Introduction: Autosomal Dominant Polycystic kidney disease (ADPKD) is defined as one of the most common genetic disorders and the cause of kidney failure or end-stage kidney disease (ESKD). Several studies have shown that renin-angiotensin system has an important role in pathogenesis of ADPKD. The aim of this study was to examine the association between the angiotensin converting enzyme (ACE) gene Deletion/Deletion (D/D) polymorphism and risk of ADPKD among Iranian patients from west Azerbaijan province of Iran.

Methods: This case-control study was conducted on 40 patients and 72 controls. Genetic polymorphism of the ACE gene was determined using polymerase chain reaction (PCR) and electrophoresis.

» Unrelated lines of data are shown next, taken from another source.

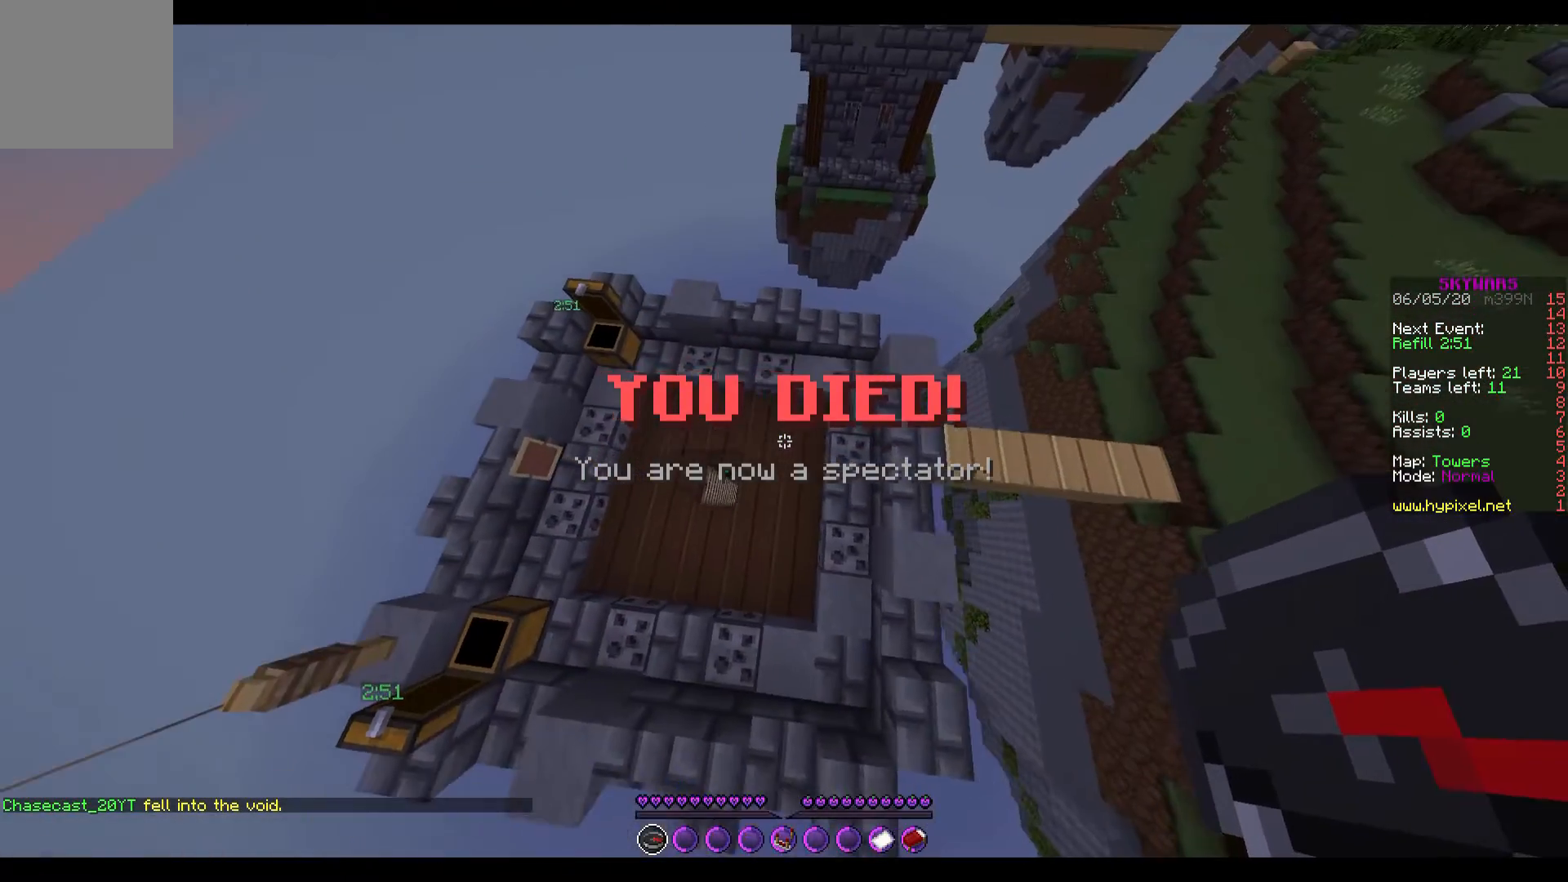
{"keys": [], "events": []}
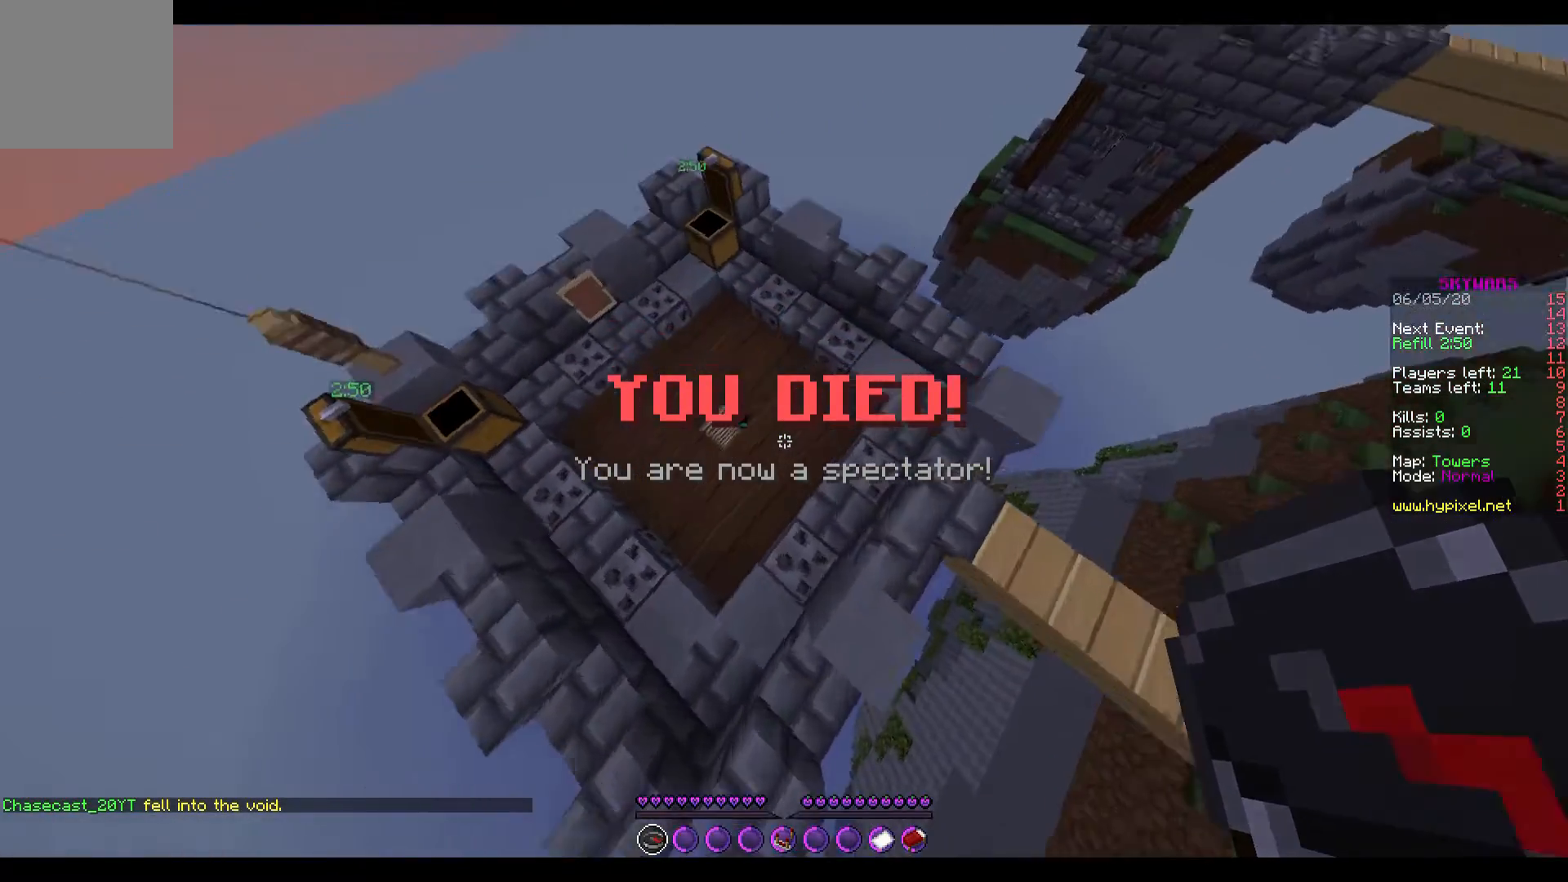
{"keys": ["w"], "events": [[267, "w", "down"]]}
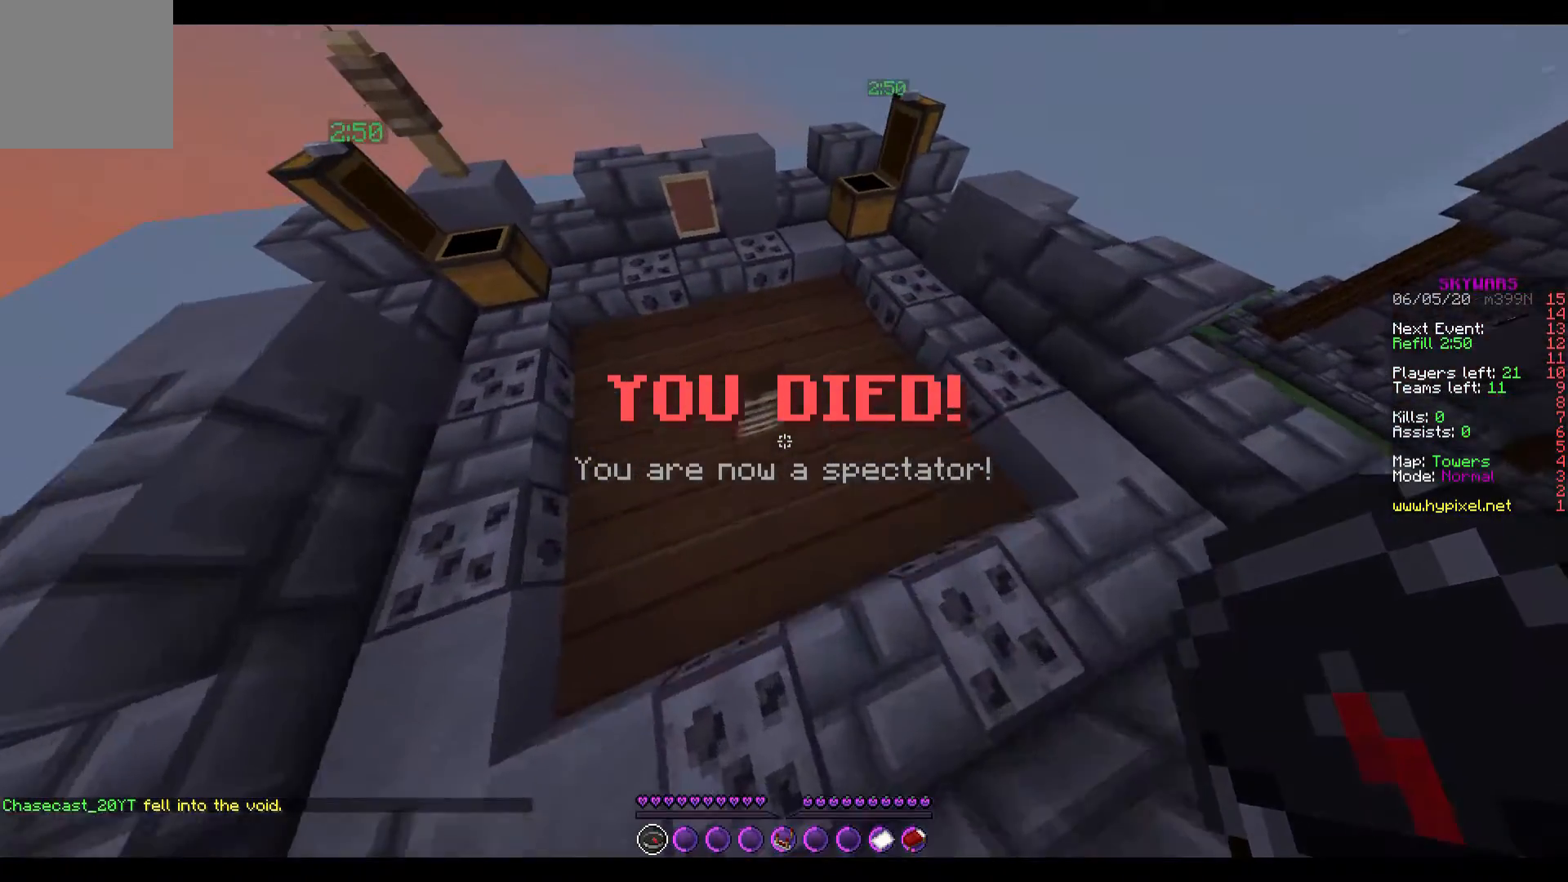
{"keys": [], "events": [[100, "w", "up"], [267, "a", "down"], [367, "a", "up"]]}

Result: The frequency (frequency%) of ACE gene I/I, I/D, D/D genotypes were 5 (12.5%), 12 (30%), 23 (57.5%) in cases and 16 (22.22%), 30 (41.67%), 26 (36.11%) in controls, respectively. The frequency (frequency%) of ACE gene I and D alleles were 22 (27.5%) and 58 (72.5%) in cases and, 62 (43.06%) and 82 (56.94%) in controls, respectively. Statistical analysis indicated that there were significant differences among the cases and controls regarding ACE gene D/D genotypes (P = .028). The ACE gene D/D genotype was associated with increased ADPKD susceptibility with an OR of 2.39, (95%) CI =  (1.09-5.28), and P = .028. But in the case of ACE gene, I/I and I/D genotypes, there were no statistically significant differences between cases and controls (P > .05). Considering allelic comparison, the ACE gene D allele was associated with ADPKD susceptibility with an OR of 1.99, (95%) CI =  (1.1-3.6), and P = .021.

Conclusion: Our findings suggest that ACE gene D/D genotype was associated with ADPKD.